• **Material supplied**:

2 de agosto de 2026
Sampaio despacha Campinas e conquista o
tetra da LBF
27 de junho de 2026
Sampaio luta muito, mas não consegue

• **Task brief**:
Please reproduce every line of the records above verbatim, in the same order.

• **Solution**:
2 de agosto de 2026
Sampaio despacha Campinas e conquista o
tetra da LBF
27 de junho de 2026
Sampaio luta muito, mas não consegue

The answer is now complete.